Энциклопедия утраченных чувств
Слабость моя к русскому романсу велика. А началась она в большом стрессе, когда я еще студенткой подвизалась тапером в эстрадной студии «Наш дом» Марка Розовского. В спектакле «Вечер русской сатиры» шла сатира А.К. Толстого «Сон Попова» (1873). Нарочно по контрасту с этой уморительной вещью звучал романс Чайковского «Средь шумного бала» на слова графа. Вдруг за десять минут до начала оказалось, что солист сменился и надо сыграть ему на терцию ниже, иначе не вытянет. Охваченная непередаваемым ужасом, я на ходу нахально подбирала аккомпанемент по слуху, позор, позор…

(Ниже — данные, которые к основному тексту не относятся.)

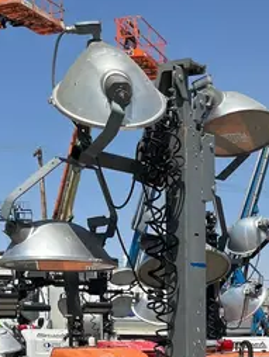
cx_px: 287
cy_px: 427
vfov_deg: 23.7
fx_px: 776
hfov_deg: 19.0
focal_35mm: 75
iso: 50
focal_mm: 5.1
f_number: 1.6
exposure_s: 1/6173
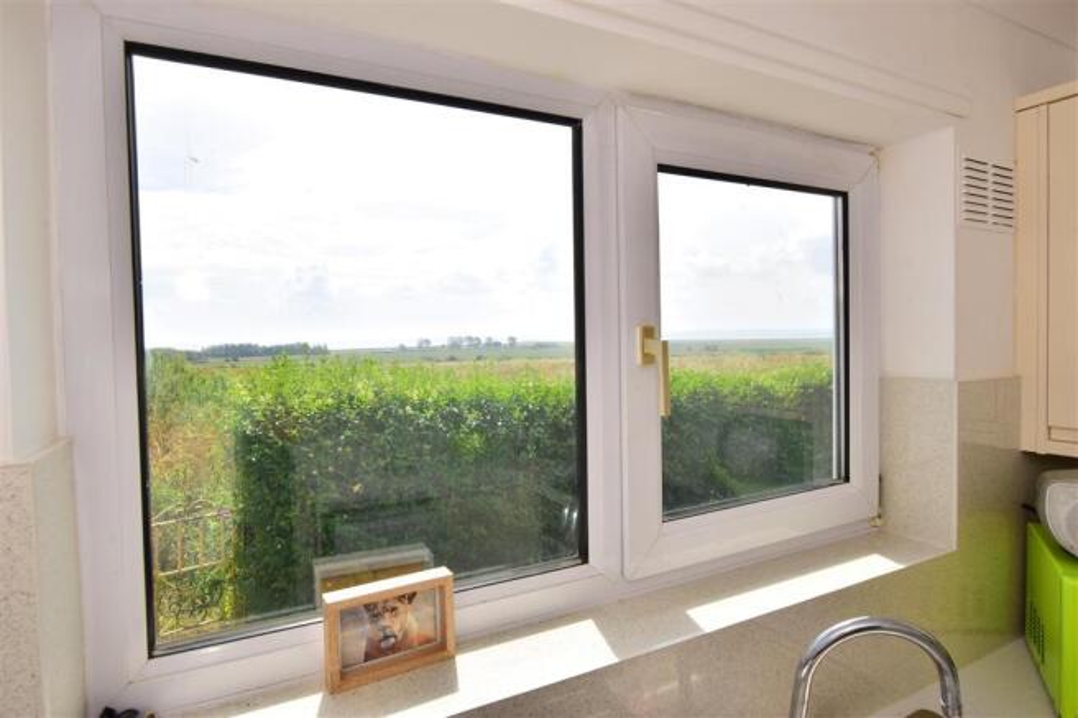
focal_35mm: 20
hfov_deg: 85.4
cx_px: 539
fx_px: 584
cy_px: 359
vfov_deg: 63.2
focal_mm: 13
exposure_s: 1/200
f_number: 22
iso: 400
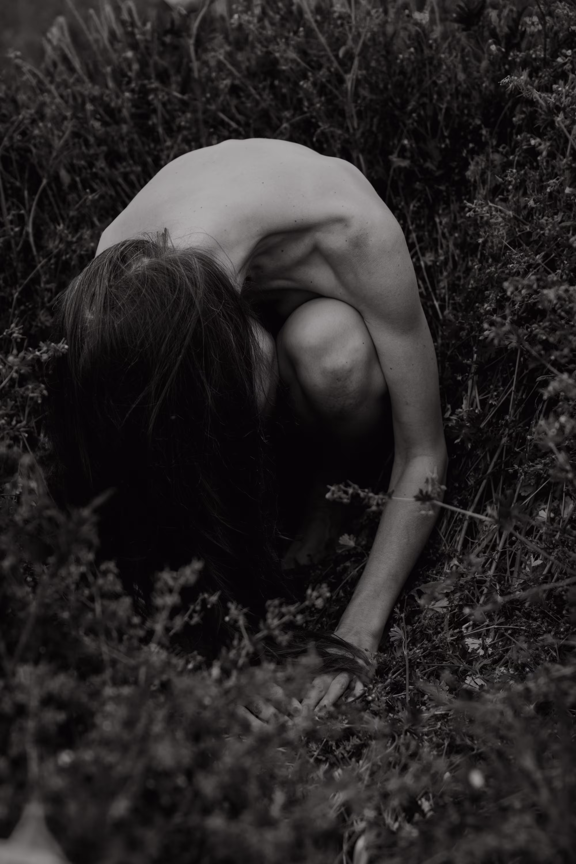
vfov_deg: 28.8
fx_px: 1680
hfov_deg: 19.5
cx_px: 288
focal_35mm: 70
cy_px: 432
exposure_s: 1/400
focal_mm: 70
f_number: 4
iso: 100
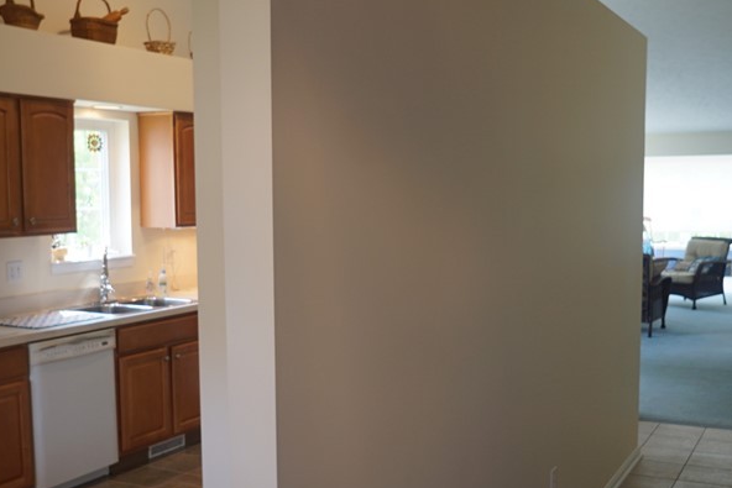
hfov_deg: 44.5
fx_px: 895
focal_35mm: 44
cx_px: 362
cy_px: 279
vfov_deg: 30.5
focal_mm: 16
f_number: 2.8
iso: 160
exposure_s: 1/60
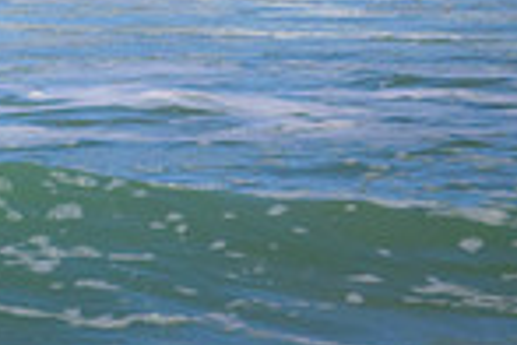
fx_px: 45378
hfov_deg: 0.7
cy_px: -245
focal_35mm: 3160
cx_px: -443
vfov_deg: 0.4
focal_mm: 800
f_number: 11
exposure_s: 1/2000
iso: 1400
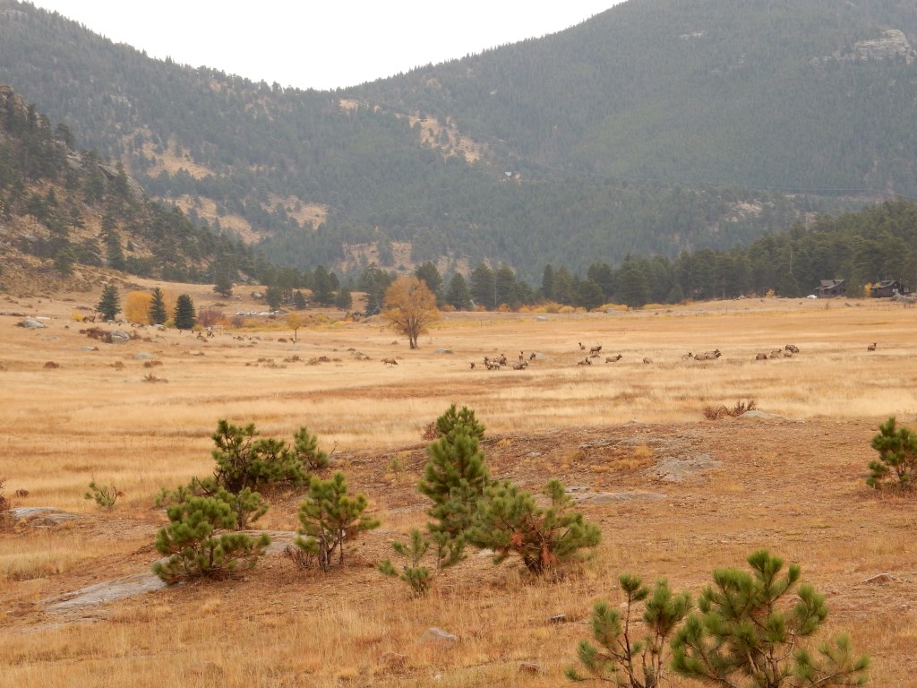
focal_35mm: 139
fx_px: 3682
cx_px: 458
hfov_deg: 14.2
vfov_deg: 10.7
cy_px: 344
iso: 125
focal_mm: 24.7
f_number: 6
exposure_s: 1/80
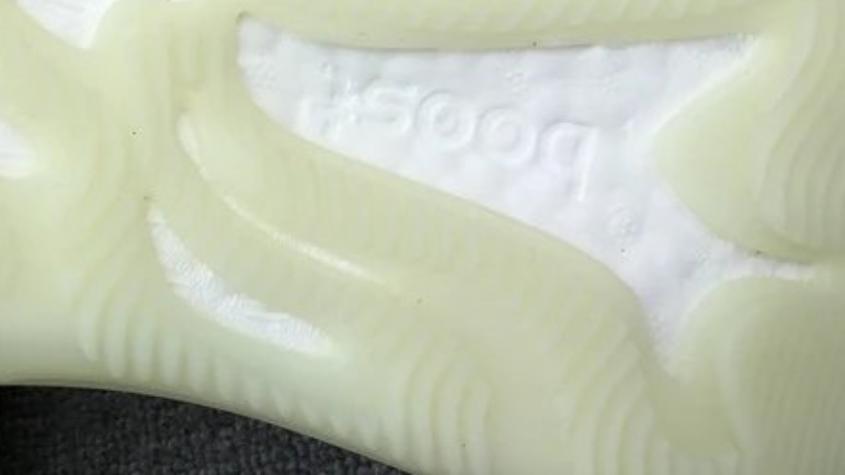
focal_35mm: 69
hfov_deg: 29.7
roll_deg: +19.3
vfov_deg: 17.1
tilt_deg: -33.2
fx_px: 1546
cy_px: 20
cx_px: 148
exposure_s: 1/622
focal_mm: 3.3
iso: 25
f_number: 2.4
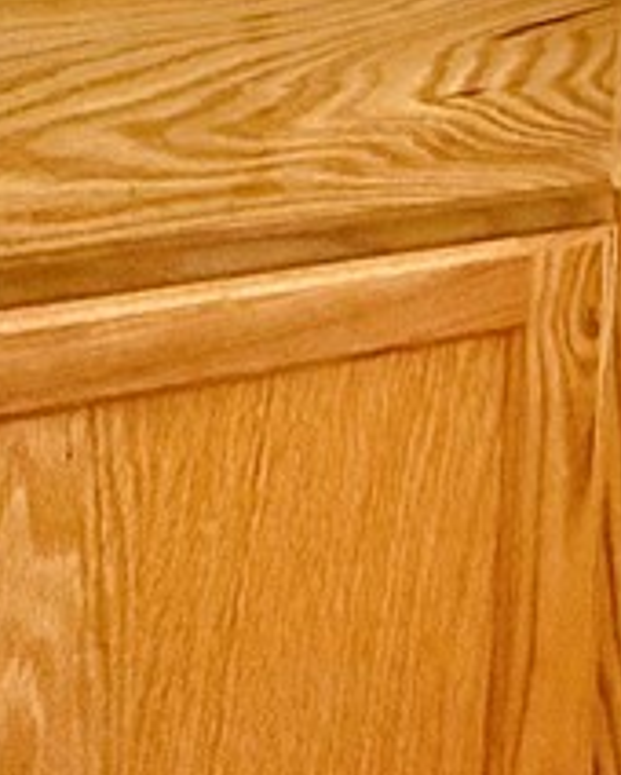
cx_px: 1311
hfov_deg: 16.4
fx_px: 1514
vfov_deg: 24.0
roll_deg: -1.1
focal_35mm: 66
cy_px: -314
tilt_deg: +3.8
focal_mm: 2.22
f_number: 2.2
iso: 200
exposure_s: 1/120
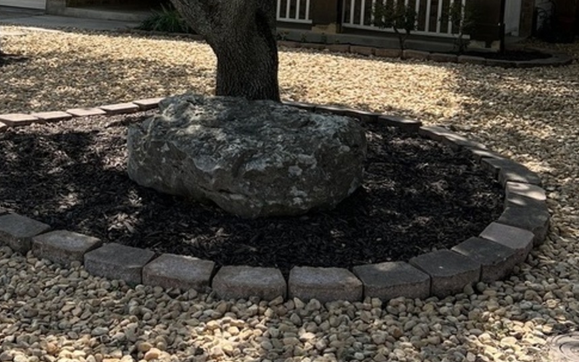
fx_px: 726
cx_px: 199
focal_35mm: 46
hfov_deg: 43.0
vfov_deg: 26.9
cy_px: 24
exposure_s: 1/1196
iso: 50
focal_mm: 5.7
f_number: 1.5
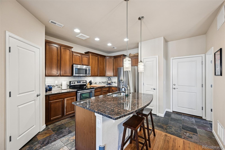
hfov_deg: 104.3
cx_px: 112
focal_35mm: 14
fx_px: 87
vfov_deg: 81.2
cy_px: 75
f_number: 8
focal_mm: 14
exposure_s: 1/5
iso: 400
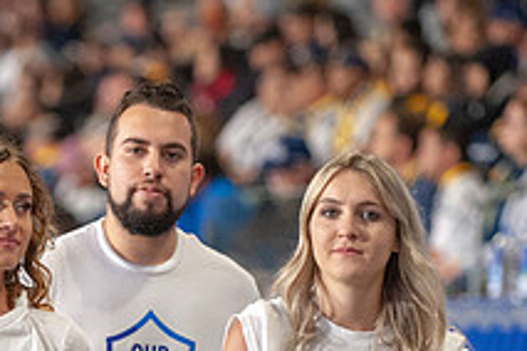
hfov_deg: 5.0
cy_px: 393
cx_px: 148
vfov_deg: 3.4
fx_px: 5987
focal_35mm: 409
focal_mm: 150
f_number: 2.8
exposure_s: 1/1000
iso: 3200
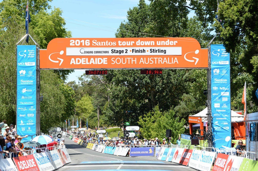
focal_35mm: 70
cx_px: 129
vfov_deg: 19.4
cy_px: 86
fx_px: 501
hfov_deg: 28.9
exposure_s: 1/1000
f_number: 6.3
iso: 400
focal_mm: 70
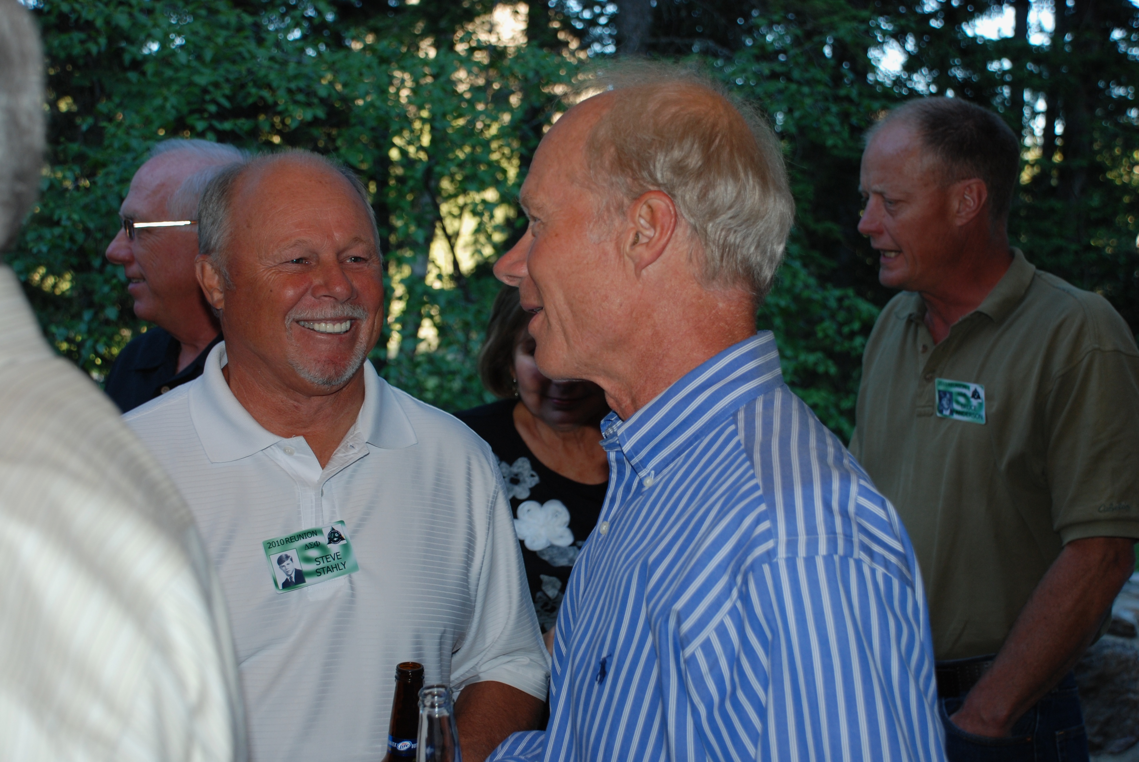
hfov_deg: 35.0
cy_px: 381
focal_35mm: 57
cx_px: 570
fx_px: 1806
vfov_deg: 23.8
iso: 200
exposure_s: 1/60
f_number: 4.5
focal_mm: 38
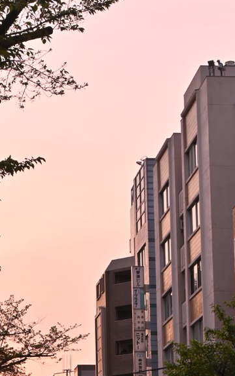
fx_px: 1178
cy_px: 385
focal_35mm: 115
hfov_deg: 11.3
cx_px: 10
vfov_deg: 17.7
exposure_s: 1/160
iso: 100
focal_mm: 36
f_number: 10
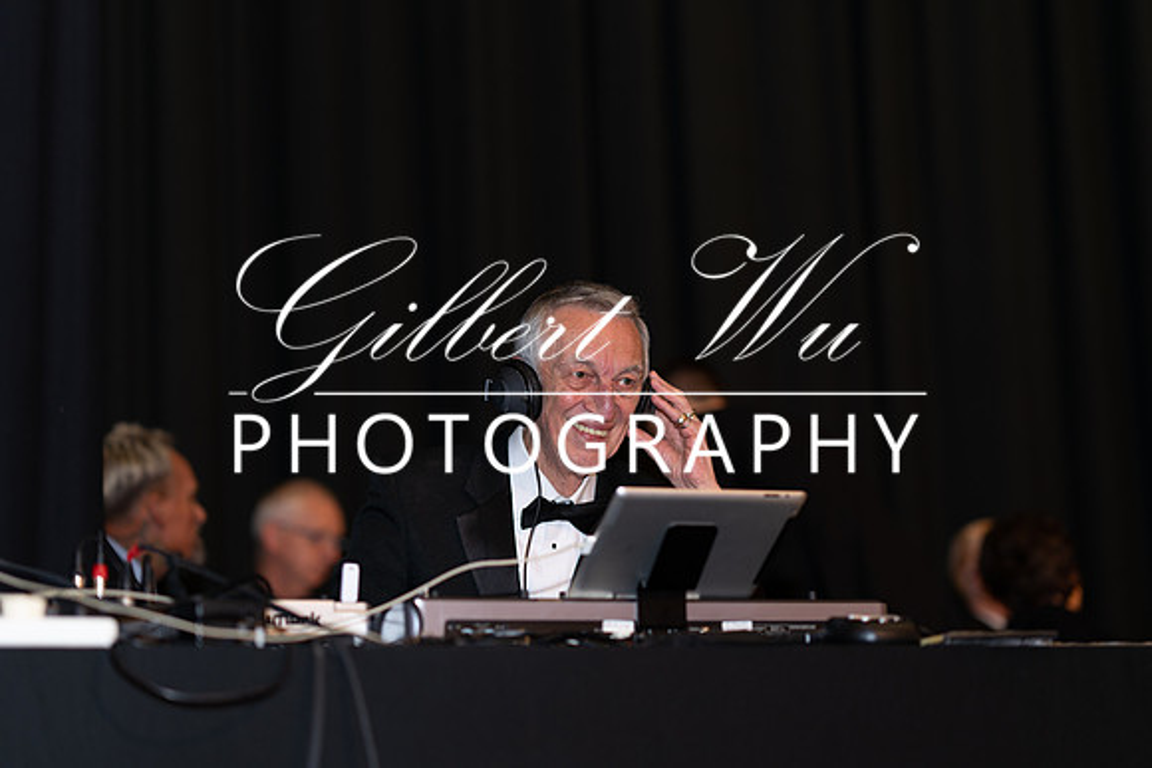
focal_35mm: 85
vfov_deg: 16.1
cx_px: 576
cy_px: 384
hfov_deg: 23.9
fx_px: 2721
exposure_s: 1/60
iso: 200
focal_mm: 85
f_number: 1.7
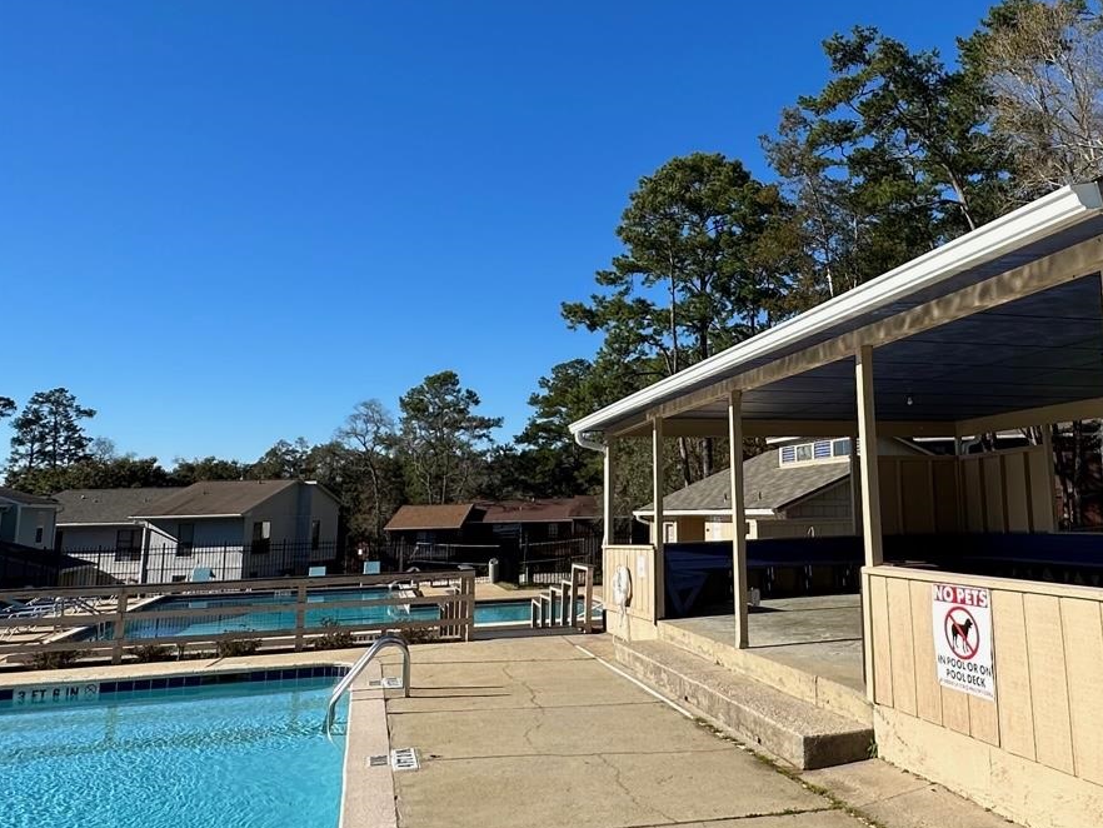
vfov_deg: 43.9
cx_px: 753
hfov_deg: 55.4
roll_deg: +1.4
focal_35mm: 32
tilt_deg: +11.1
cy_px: 320
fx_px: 1020
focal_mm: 2.22
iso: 40
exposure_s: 1/1770
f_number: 2.2
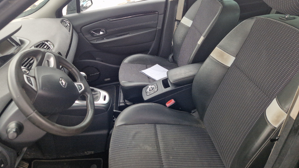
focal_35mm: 26
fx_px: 206
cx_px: 144
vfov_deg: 43.6
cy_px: 53
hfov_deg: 71.9
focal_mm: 5.4
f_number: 1.8
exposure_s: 1/100
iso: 50
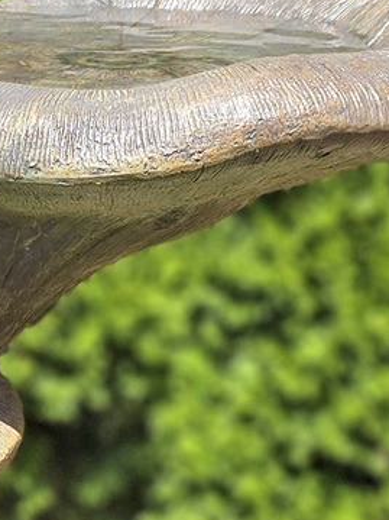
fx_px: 1664
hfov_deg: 12.4
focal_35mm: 111
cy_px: 545
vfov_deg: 17.2
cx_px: -262
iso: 12
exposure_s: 1/481
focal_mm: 6.3
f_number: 1.7
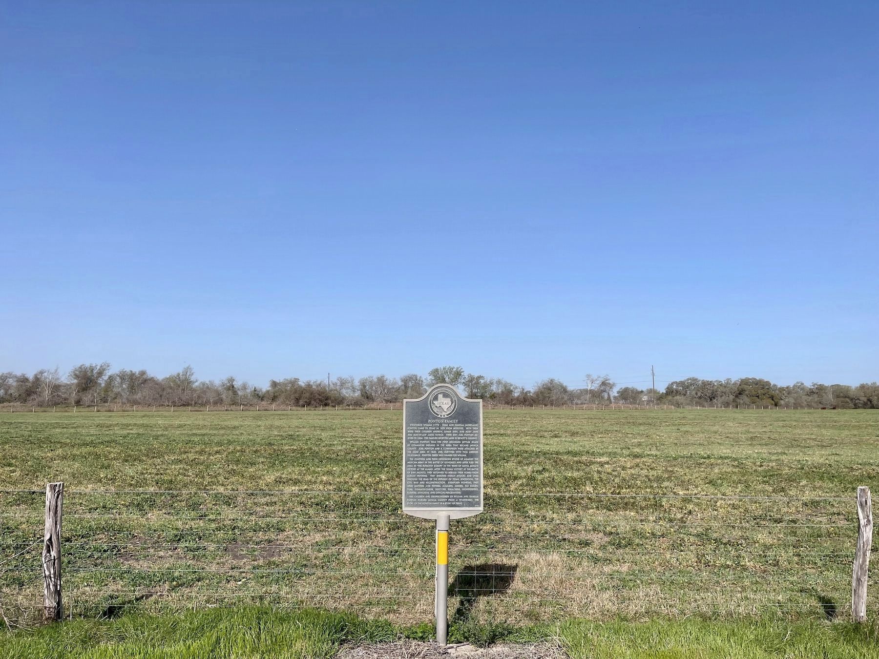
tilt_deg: +5.4
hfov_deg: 67.3
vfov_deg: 53.1
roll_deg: -0.2
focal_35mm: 26
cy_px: 330
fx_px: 660
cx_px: 440
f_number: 1.6
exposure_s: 1/5376
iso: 32
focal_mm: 5.1
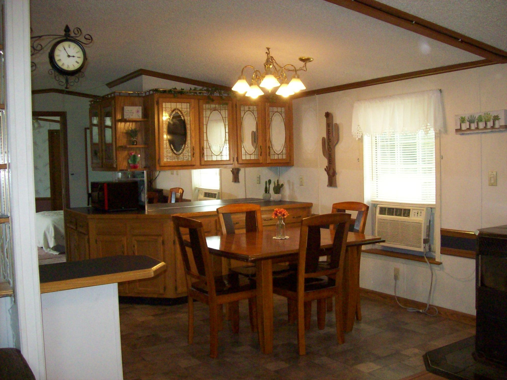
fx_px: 527
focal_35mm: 36
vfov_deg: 39.7
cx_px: 254
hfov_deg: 51.4
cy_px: 190
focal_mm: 6
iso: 400
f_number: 2.7
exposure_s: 1/128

Этот случай снился мне в кошмарных снах, пока… пока я не услышала романс в исполнении Лемешева. Да разве кто-нибудь устоит перед этим голосом! Кстати, через много лет я прочла в воспоминаниях Зинаиды Гиппиус занятную вещь: жена Алексея Толстого была так нехороша собой, что на светских раутах прикрывала лицо — а ведь это ей посвящено: «Средь шумного бала, случайно, В тревоге мирской суеты, Тебя я увидел, но тайна Твои покрывала черты…» «Какая магия в этом стихотворении! И какое волшебство — душа человеческая!» — пишет Гиппиус, впрочем, довольно язвительно…
Я же накинулась на романсы, изучая один за другим. Жаль, что теперь они уходят из нашей жизни, подменяемые то каким-то полууголовным «русским шансоном», то авторской песней, то примитивной попсой. Поэтому, зная безукоризненный вкус руководителя Молодежной оперной программы Большого театра Дмитрия Вдовина, без сомнений отправилась в Бетховенский зал на вечер «Антология русского романса», посвященный Глинке. Тем более что поработать с молодыми певцами приехал выдающийся концертмейстер Семен Скигин, профессор берлинской Высшей школы музыки им. Ганса Эйслера. Маэстро много рассказывал о Глинке, иногда сам садился за рояль.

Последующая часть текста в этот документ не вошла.